(What needs to be done): Check each line of the material below for "thumb" and copy those where it appears.
═══ Given data ═══
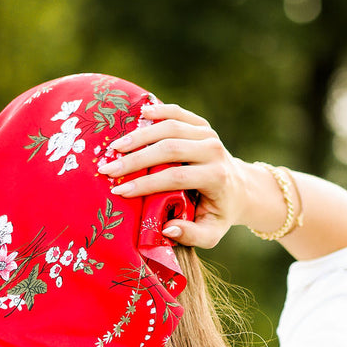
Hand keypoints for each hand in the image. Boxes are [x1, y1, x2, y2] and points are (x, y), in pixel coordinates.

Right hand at [98, 103, 258, 248]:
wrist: (239, 188)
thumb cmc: (218, 213)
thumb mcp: (210, 233)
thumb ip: (191, 235)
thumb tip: (167, 228)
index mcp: (216, 177)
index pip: (176, 177)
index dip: (146, 183)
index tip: (119, 191)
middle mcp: (214, 150)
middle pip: (170, 149)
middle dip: (135, 159)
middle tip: (107, 168)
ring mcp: (208, 133)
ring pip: (170, 127)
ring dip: (140, 136)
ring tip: (115, 147)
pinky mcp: (202, 124)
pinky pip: (177, 113)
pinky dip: (158, 111)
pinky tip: (139, 114)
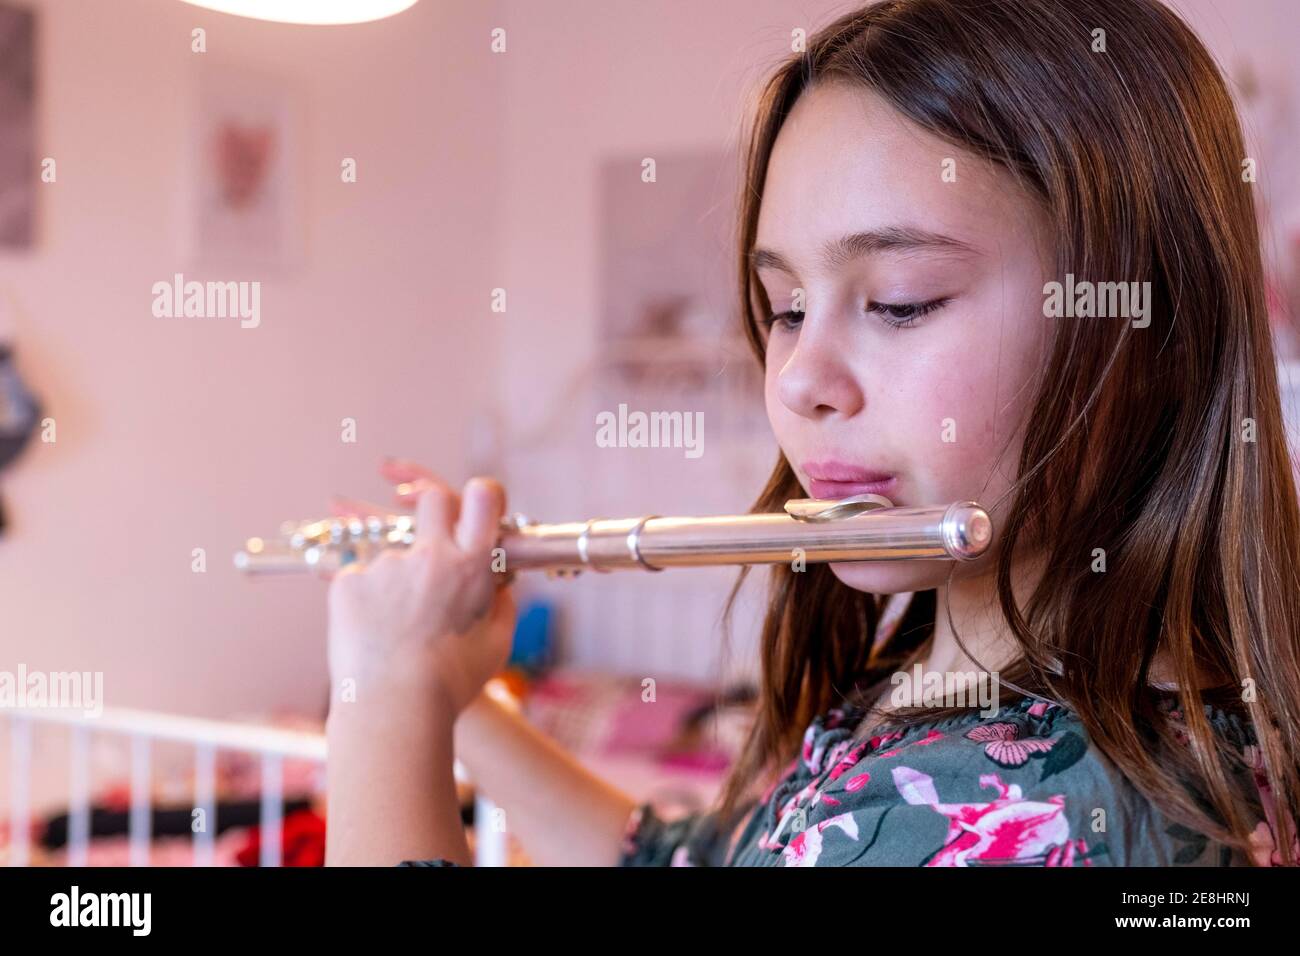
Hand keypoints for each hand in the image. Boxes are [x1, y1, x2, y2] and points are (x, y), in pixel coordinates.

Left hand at [326, 461, 515, 719]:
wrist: (394, 708)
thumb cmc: (453, 682)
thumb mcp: (498, 642)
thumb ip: (500, 601)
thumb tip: (495, 580)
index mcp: (472, 565)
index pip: (483, 496)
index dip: (482, 494)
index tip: (476, 506)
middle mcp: (430, 555)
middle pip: (431, 499)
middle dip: (431, 509)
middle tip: (431, 543)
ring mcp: (386, 565)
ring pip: (393, 555)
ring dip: (396, 580)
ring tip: (396, 631)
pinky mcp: (349, 581)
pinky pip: (360, 579)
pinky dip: (366, 602)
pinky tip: (372, 637)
═══
(Answer to the exercise):
thumb cmc: (218, 213)
thumb mcp: (210, 233)
thumb ip: (191, 235)
thumb tip: (167, 228)
thumb cmc: (453, 682)
thumb mcp: (498, 642)
thumb ip: (500, 601)
thumb tip: (495, 580)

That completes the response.